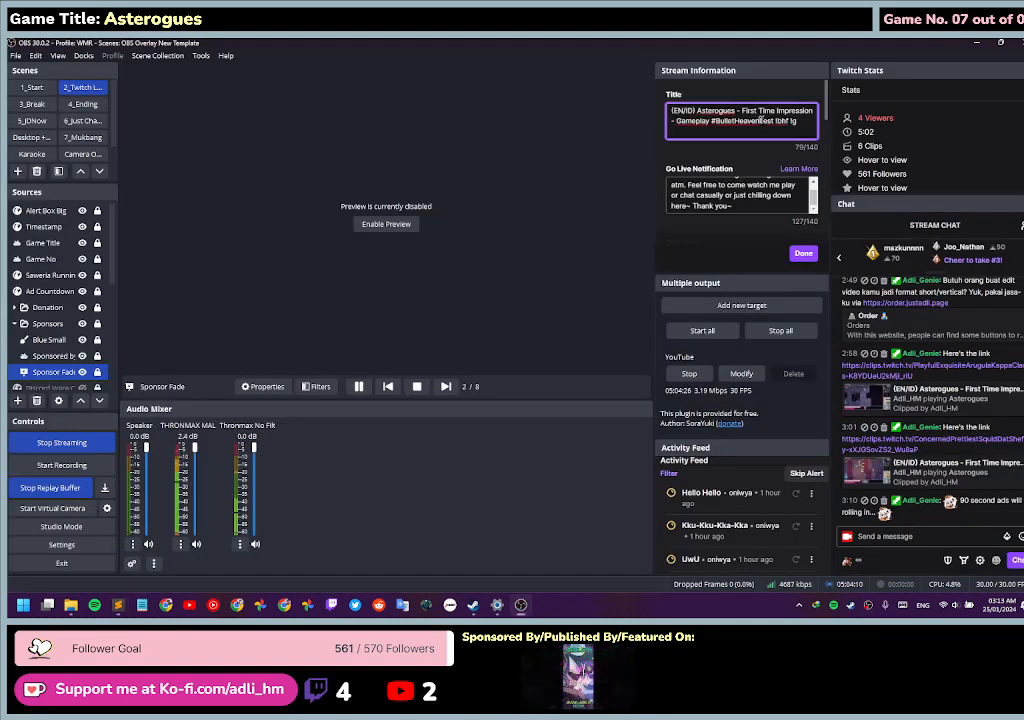
{"keys": ["a", "ctrl", "v"], "mouse": [], "events": [[33, "ctrl", "down"], [133, "mouse_left", "up"], [200, "a", "down"], [467, "v", "down"]]}
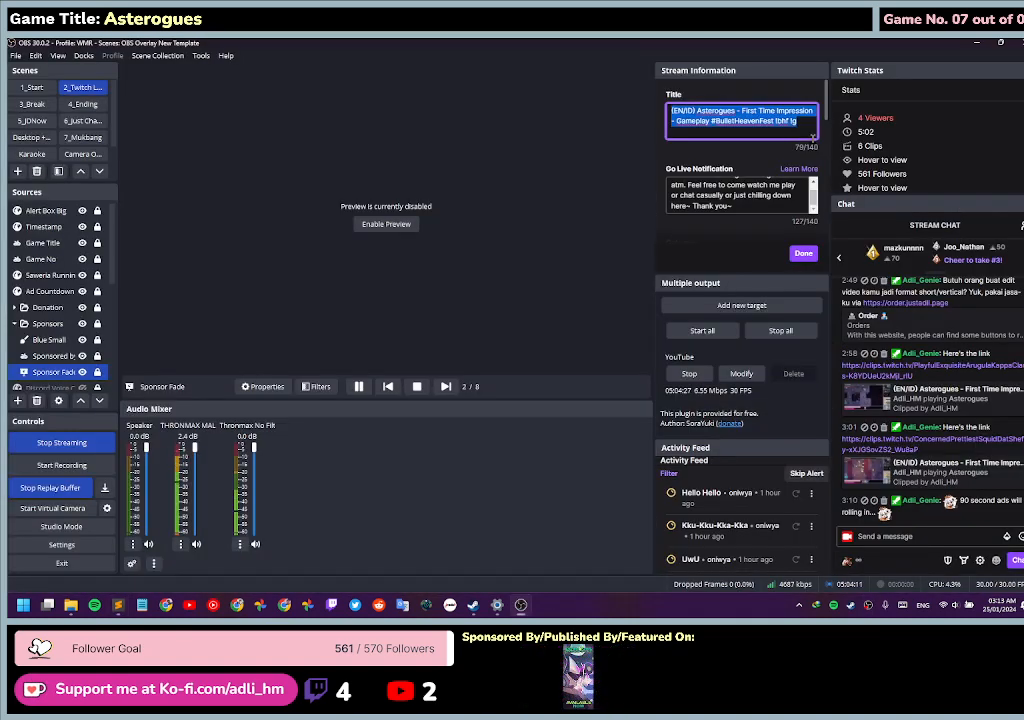
{"keys": ["ctrl"], "mouse": [], "events": [[133, "a", "up"], [367, "v", "up"]]}
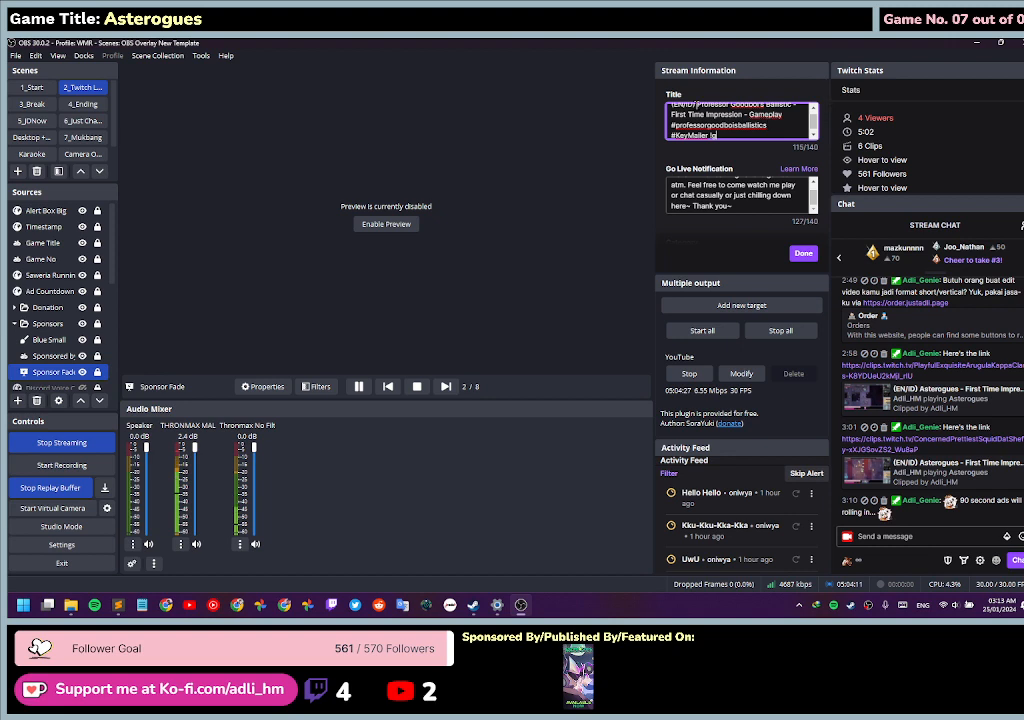
{"keys": [], "mouse": [], "events": [[100, "ctrl", "up"]]}
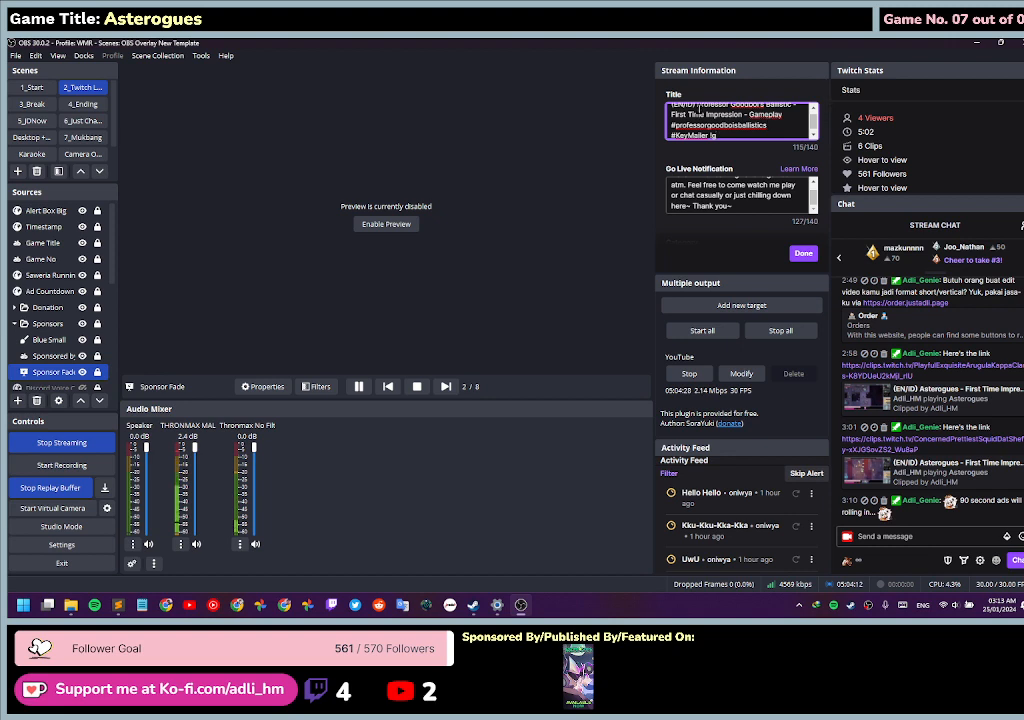
{"keys": [], "mouse": [], "events": []}
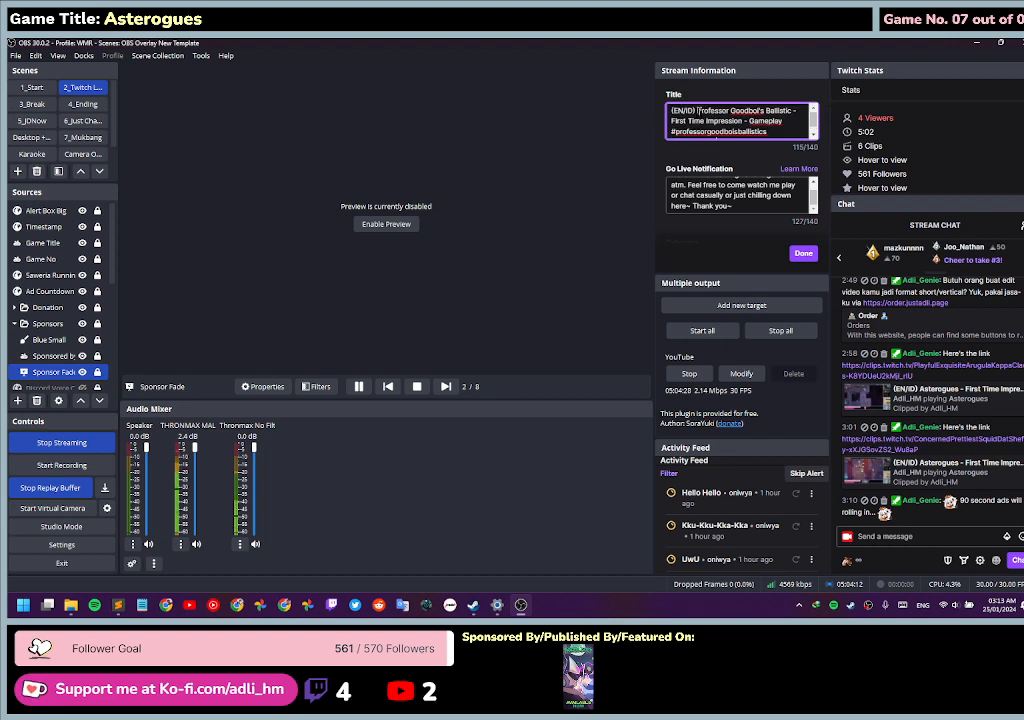
{"keys": [], "mouse": ["left"], "events": [[367, "mouse_left", "down"]]}
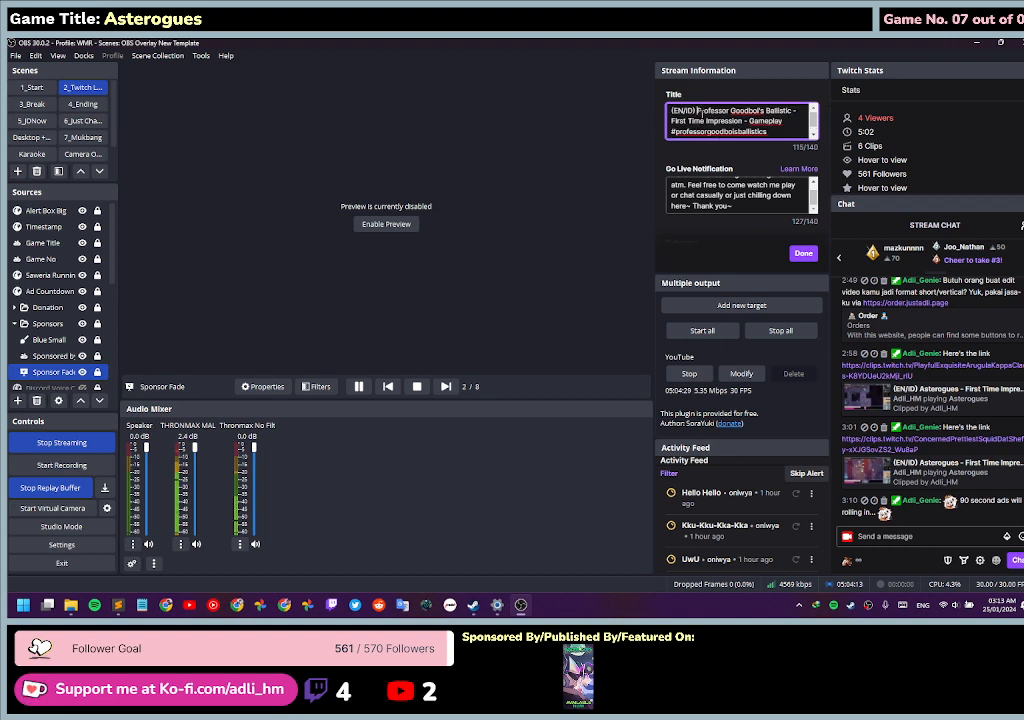
{"keys": [], "mouse": ["left"], "events": []}
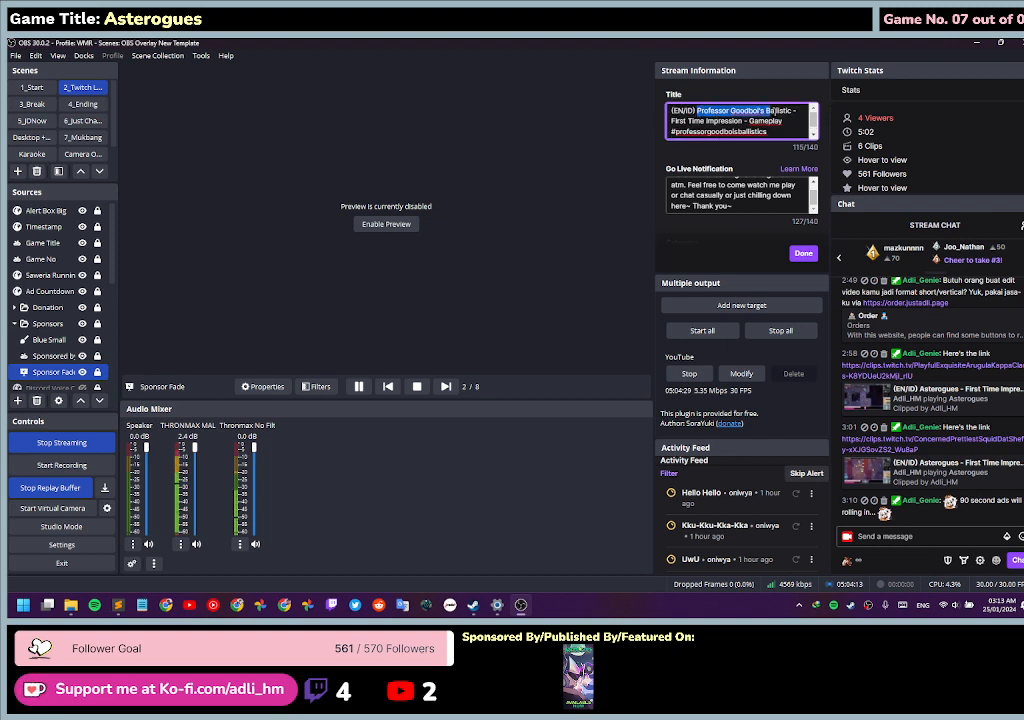
{"keys": [], "mouse": ["left"], "events": []}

^^^^^^^^

◆ TASK INSTRUCTIONS ◆
Reproduce the complete set of records verbatim and omit the pictures.

◆ ANSWER SPACE ◆
{"keys": ["a", "ctrl", "v"], "mouse": [], "events": [[33, "ctrl", "down"], [133, "mouse_left", "up"], [200, "a", "down"], [467, "v", "down"]]}
{"keys": ["ctrl"], "mouse": [], "events": [[133, "a", "up"], [367, "v", "up"]]}
{"keys": [], "mouse": [], "events": [[100, "ctrl", "up"]]}
{"keys": [], "mouse": [], "events": []}
{"keys": [], "mouse": ["left"], "events": [[367, "mouse_left", "down"]]}
{"keys": [], "mouse": ["left"], "events": []}
{"keys": [], "mouse": ["left"], "events": []}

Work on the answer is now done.